2. Why is it crucial to conduct a business’s risk analysis?
It is recommended for small businesses to dip their feet in the insurance pool by getting General Liability Insurance first. However, simply relying on GIL coverage will not be enough in the long-run as businesses generally grow in size and revenue.
Before issuing a quote, insurance companies first do their assessment of the risk levels of a business. The key here is to differentiate between the risks that can be mitigated through less-expensive solutions and only get coverage for those risks that can have detrimental consequences. For instance, risks such as petty thefts can be mitigated by installing CCTV cameras, thus bringing down the insurance premium. On the other hand, the risk of damage caused by fire should always be included in insurance coverage.
3. Why does the reputation of the insurance company matter?
Getting insurance involves a significant amount of financial transactions. Therefore, it is essential to ensure that the company offering services is reputable and known for its reliability.
Business owners should conduct their independent research and get quotes from multiple insurance providers before signing finalizing a policy. Doing this will ensure that the business can choose from after weighing quotes based on the insurance premiums, the coverage offered against those premiums, and the deductible amount. Business owners should also conduct industry analysis to identify insurance companies working with businesses of similar nature and the individual insurance plans they are offering.

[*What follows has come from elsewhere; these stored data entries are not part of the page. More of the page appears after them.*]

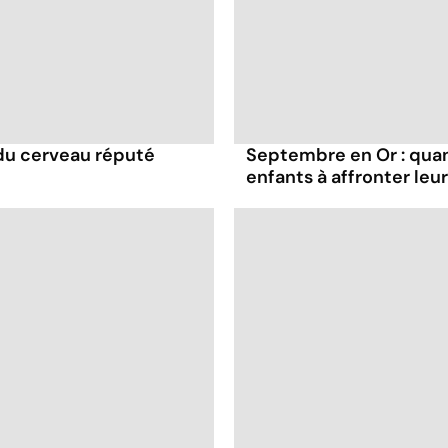
r du cerveau réputé
Septembre en Or : quan
enfants à affronter leu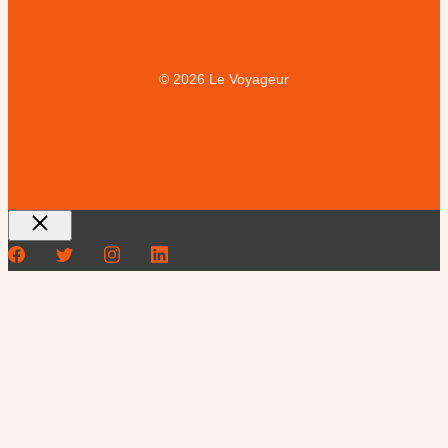
© 2026 Le Voyageur
Fermer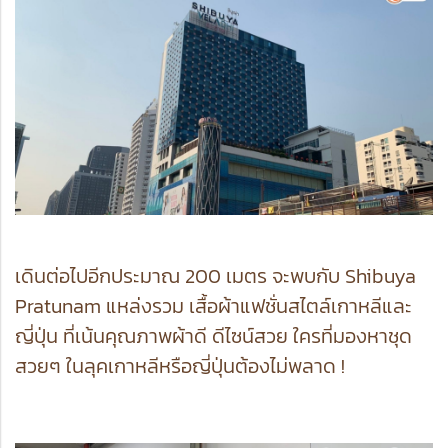
เดินต่อไปอีกประมาณ 200 เมตร จะพบกับ Shibuya
Pratunam แหล่งรวม เสื้อผ้าแฟชั่นสไตล์เกาหลีและ
ญี่ปุ่น ที่เน้นคุณภาพผ้าดี ดีไซน์สวย ใครที่มองหาชุด
สวยๆ ในลุคเกาหลีหรือญี่ปุ่นต้องไม่พลาด !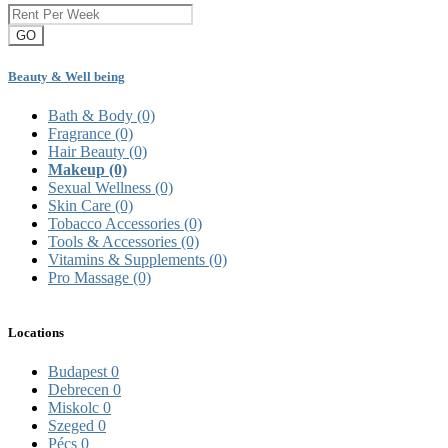
GO
Beauty & Well being
Bath & Body
(0)
Fragrance
(0)
Hair Beauty
(0)
Makeup
(0)
Sexual Wellness
(0)
Skin Care
(0)
Tobacco Accessories
(0)
Tools & Accessories
(0)
Vitamins & Supplements
(0)
Pro Massage
(0)
Locations
Budapest
0
Debrecen
0
Miskolc
0
Szeged
0
Pécs
0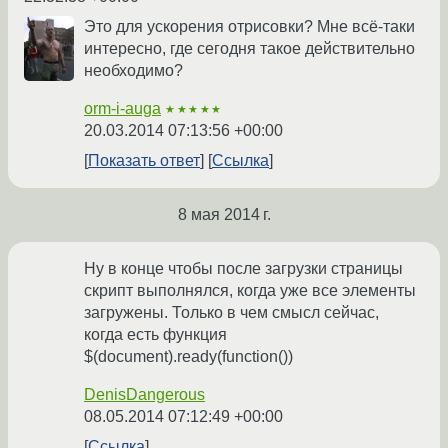
Это для ускорения отрисовки? Мне всё-таки
интересно, где сегодня такое действительно
необходимо?
orm-i-auga
★★★★★
20.03.2014 07:13:56 +00:00
Показать ответ
Ссылка
8 мая 2014 г.
Ну в конце чтобы после загрузки страницы
скрипт выполнялся, когда уже все элементы
загружены. Только в чем смысл сейчас,
когда есть функция
$(document).ready(function())
DenisDangerous
08.05.2014 07:12:49 +00:00
Ссылка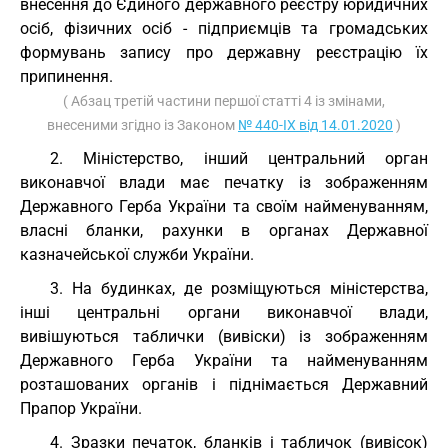
внесення до Єдиного державного реєстру юридичних
осіб, фізичних осіб - підприємців та громадських
формувань запису про державну реєстрацію їх
припинення.
( Абзац третій частини першої статті 4 із змінами,
внесеними згідно із Законом
№ 440-IX від 14.01.2020
)
2. Міністерство, інший центральний орган
виконавчої влади має печатку із зображенням
Державного Герба України та своїм найменуванням,
власні бланки, рахунки в органах Державної
казначейської служби України.
3. На будинках, де розміщуються міністерства,
інші центральні органи виконавчої влади,
вивішуються таблички (вивіски) із зображенням
Державного Герба України та найменуванням
розташованих органів і піднімається Державний
Прапор України.
4. Зразки печаток, бланків і табличок (вивісок)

4.What should you prioritize: Insurance coverage or cost?
The cheapest option doesn’t necessarily translate into the most cost-effective solution. Choosing the most affordable insurance plan might end up hurting the business simply because the coverage offered against lower premiums may not be enough to cover significant losses. Therefore, it is crucial to have a detailed discussion with the insurer to understand the type of coverage the business will require.
However, for most small businesses out there, the focus should be on the bottom-line. Business owners should calculate the insurance cost they’ll have to bear per employee and then decide if the additional insurance expense justifies the coverage it offers. A holistic and rational decision-making approach is needed instead of choosing the lowest cost option or the highest cost with the most comprehensive coverage. Businesses should look to strike the perfect balance between insurance premiums and the subsequent coverage they offer.
5. Why is it necessary to fully understand the terms and conditions?
Business owners should ask the insurer about the potential losses that the insurance policy will “not” cover. It would be best to thoroughly study the fine print to ensure there are no surprises in the future in case of unforeseen circumstances. This will save business owners from future frustration and stress, especially when they face an unexpected loss not covered by a hefty insurance policy.
Insurance can be a tricky business because it involves a lot of probability. Therefore, it would be best to review one’s insurance needs on an annual basis. Many changes tend to happen during a fiscal year. Consequently, it is better to adjust the insurance policy based on historical data instead of opting for a one-size-fits-all approach.
The need for having business insurance is often not a choice but a necessity due to legal obligations under state law. However, the type of insurance policy businesses choose for themselves is a decision every business owner has to make independently. It is wise to consider the business’s current status, future growth potential and assess the current amount of risk. Business owners should fine-tune their insurance needs. Whenever possible, invest in mitigating unnecessary and small-times risks. But if you’re looking to hedge a significant chunk of the risk, then turn to insurance policies that provide comprehensive coverage in case of a substantial loss to justify the high insurance premium.